The drug is infused continually in patients for a number of days until the threat of blockage diminishes. According to Greenbaum, the drug is easy to administer, which could make it more attractive to smaller hospitals that may not have much experience with this class of drug for heart patients.
"For large hospitals with active cardiac catheterization laboratories and other interventional capabilities, patients are given the drug right away, and they do well," Greenbaum said. "The problem is that the majority of people in the U.S. and the world first come to hospitals that don't have these capabilities."
To see if eptifibatide had additional benefit when administered before transfer, the researchers compared the outcomes of the 429 PURSUIT patients who were transferred to larger hospitals from smaller hospitals to the 2,009 patients who were admitted directly to the larger institutions without being transferred.

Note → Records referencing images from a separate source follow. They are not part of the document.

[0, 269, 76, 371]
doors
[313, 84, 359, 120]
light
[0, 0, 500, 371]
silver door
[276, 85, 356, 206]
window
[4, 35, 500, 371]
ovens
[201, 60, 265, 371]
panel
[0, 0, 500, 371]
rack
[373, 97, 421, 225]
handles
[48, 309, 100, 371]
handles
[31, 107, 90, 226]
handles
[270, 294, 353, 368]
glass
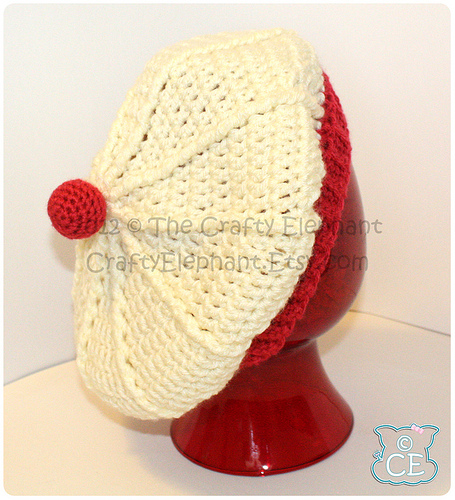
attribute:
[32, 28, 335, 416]
cap — white, handmade, display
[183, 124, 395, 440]
model — wide, red, white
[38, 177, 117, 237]
pom pom — small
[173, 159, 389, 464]
mannequin — red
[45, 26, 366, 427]
hat — crochet, yarn, red, handmade, white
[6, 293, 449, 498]
counter — white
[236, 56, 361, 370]
trim — red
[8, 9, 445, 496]
wall — gray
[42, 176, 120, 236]
ball — red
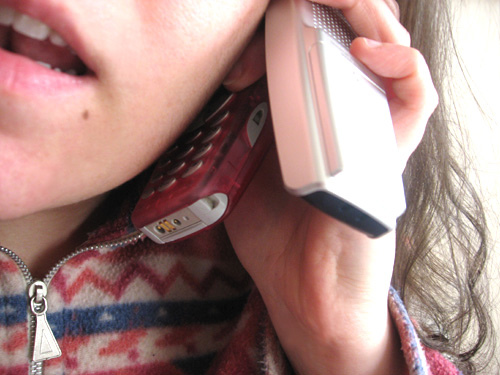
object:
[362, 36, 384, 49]
nail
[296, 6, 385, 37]
stuffed animal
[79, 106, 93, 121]
mole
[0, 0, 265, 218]
girls face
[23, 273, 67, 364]
zipper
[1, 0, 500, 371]
girl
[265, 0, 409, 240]
phone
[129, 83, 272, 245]
phone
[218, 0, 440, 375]
hand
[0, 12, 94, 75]
teeth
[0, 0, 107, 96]
mouth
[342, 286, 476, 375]
sleeve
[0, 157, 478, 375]
jacket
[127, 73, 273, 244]
case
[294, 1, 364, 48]
speaker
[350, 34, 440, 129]
finger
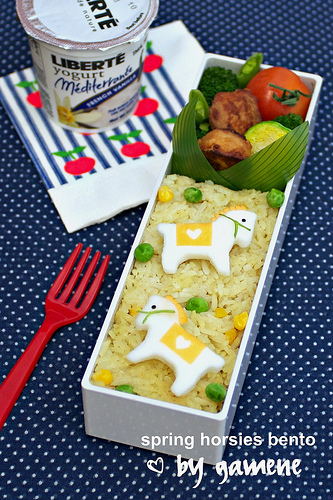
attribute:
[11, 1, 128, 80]
yogurt — liberte, potted, vanilla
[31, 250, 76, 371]
fork — shiny, red, plastic, beside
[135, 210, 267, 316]
candy — shaped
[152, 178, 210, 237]
corn — kernels, yellow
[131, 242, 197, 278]
pea — green, cooked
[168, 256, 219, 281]
rice — yellow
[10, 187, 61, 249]
tablecloth — blue, spotted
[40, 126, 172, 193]
napkin — here, under, colorful, decorative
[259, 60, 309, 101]
tomato — ripe, red, orange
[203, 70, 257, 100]
broccoli — here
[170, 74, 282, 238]
plate — rectangular, white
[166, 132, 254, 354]
food — shaped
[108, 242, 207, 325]
peas — here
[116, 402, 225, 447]
container — white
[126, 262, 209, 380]
decoration — horsey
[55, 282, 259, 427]
box — bento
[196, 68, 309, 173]
vegetables — inside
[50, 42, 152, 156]
vanilla — french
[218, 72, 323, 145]
fruit — red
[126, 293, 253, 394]
horse — small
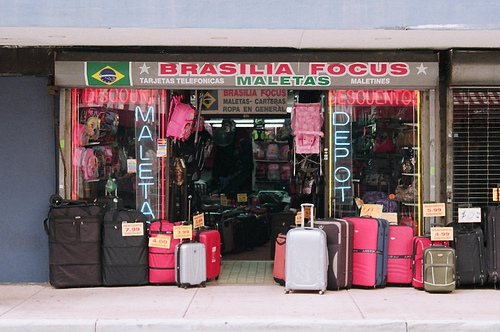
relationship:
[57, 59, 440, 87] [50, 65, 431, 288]
sign on storefront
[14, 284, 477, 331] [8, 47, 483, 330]
sidewalk in front of store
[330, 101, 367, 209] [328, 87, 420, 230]
sign in window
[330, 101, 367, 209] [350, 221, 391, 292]
sign above bag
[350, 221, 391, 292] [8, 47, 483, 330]
bag in front of store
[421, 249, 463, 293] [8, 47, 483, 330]
luggage in front of store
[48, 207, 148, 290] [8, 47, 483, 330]
bags in front of store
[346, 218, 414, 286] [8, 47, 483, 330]
bags in front of store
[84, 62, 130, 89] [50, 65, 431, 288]
flag on storefront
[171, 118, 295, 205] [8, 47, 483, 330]
inside of store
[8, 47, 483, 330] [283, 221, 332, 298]
store selling luggage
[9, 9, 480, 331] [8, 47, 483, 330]
picture of store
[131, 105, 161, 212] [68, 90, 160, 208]
maleta on window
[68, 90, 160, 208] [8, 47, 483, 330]
window of store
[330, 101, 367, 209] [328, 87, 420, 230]
depot on window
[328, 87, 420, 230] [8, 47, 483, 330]
window of store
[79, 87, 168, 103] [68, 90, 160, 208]
discount on window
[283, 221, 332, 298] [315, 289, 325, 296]
luggage with wheels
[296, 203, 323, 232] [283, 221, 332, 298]
handle of luggage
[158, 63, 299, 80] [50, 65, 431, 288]
brasilia on storefront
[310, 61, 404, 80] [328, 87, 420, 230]
focus on window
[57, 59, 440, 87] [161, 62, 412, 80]
sign with writing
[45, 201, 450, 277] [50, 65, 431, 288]
suitcases in storefront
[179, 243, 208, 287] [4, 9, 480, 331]
suitcase in picture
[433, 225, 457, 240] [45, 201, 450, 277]
tag on suitcases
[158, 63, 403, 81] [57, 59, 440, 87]
lettering on sign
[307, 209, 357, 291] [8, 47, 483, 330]
suitcase outside store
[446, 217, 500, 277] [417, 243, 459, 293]
suitcase next to luggage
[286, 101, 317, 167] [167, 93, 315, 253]
stroller in doorway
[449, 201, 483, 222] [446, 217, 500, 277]
sign on suitcase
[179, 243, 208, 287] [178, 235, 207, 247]
suitcase with handle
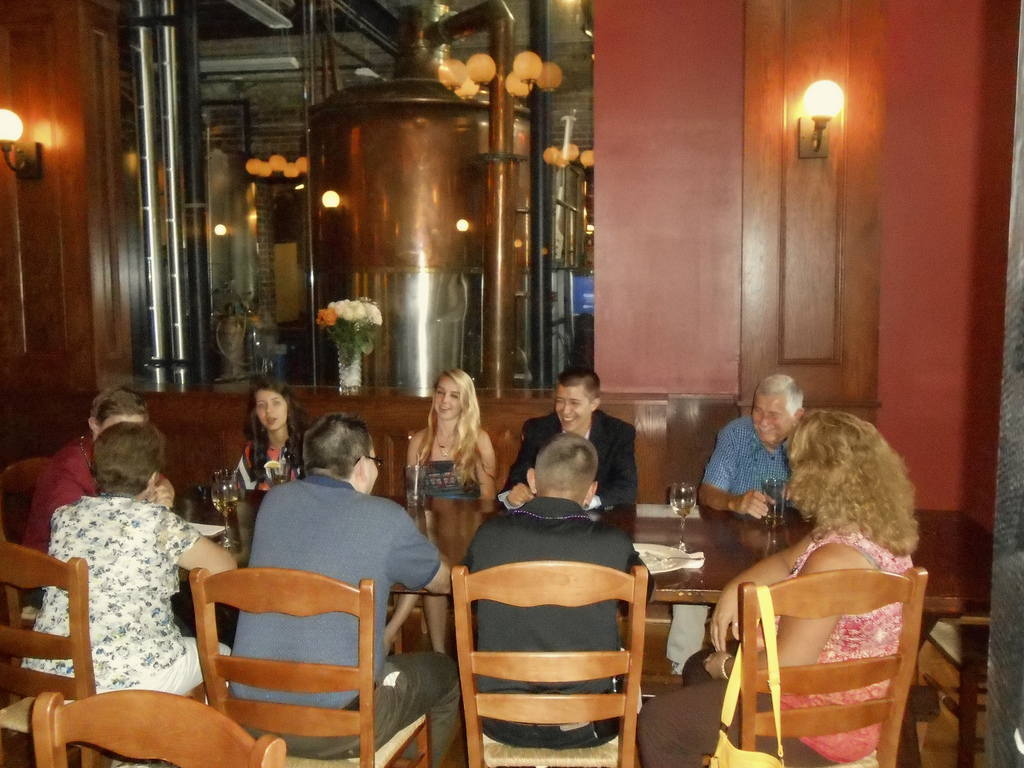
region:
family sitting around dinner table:
[2, 369, 933, 765]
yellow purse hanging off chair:
[700, 565, 929, 765]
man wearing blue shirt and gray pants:
[222, 410, 464, 766]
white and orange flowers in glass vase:
[311, 293, 382, 395]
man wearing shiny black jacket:
[443, 421, 653, 750]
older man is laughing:
[691, 368, 815, 518]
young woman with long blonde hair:
[402, 366, 498, 509]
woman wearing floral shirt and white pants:
[19, 417, 241, 766]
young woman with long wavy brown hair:
[228, 376, 311, 494]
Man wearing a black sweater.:
[459, 430, 653, 753]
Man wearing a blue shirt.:
[225, 410, 459, 766]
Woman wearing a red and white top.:
[637, 407, 928, 766]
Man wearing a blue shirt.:
[700, 372, 815, 521]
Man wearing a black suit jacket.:
[494, 366, 641, 515]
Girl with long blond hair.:
[399, 370, 501, 504]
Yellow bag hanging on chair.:
[697, 576, 803, 766]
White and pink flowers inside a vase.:
[310, 293, 386, 398]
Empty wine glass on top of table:
[667, 478, 700, 554]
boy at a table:
[464, 443, 635, 764]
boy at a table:
[249, 418, 446, 761]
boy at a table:
[520, 374, 635, 507]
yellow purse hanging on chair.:
[689, 576, 811, 764]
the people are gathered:
[65, 93, 916, 679]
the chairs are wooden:
[435, 535, 657, 739]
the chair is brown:
[425, 512, 692, 732]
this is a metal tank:
[282, 79, 586, 333]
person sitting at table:
[449, 433, 636, 753]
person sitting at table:
[699, 411, 916, 757]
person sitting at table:
[692, 357, 813, 529]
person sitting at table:
[499, 364, 645, 516]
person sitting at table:
[403, 363, 498, 503]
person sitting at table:
[231, 380, 312, 486]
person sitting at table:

As it turned out, significantly fewer patients who had been randomized to eptifibatide ended up being transferred. Since the decision of whether or not to transfer was made after the randomization of the patient to drug or placebo, the researchers concluded that in many of the eptifibatide cases, the drug improved the status of patients to the point that they were not then considered sick enough for transfer.
This alone may improve outcomes and lower health care costs, Greenbaum added.
Joining Greenbaum in the study were, from Duke, Dr. Robert Harrington, Dr. Michael Hudson, Cynthia MacAulay, Lisa Berdan, Dr. A Michael Lincoff, Dr. Robert Califf and Dr. E. Magnus Ohman; Dr. Gary Miller, Danville, Va.; and Dr. Alan Guerci, Roslyn, N.Y.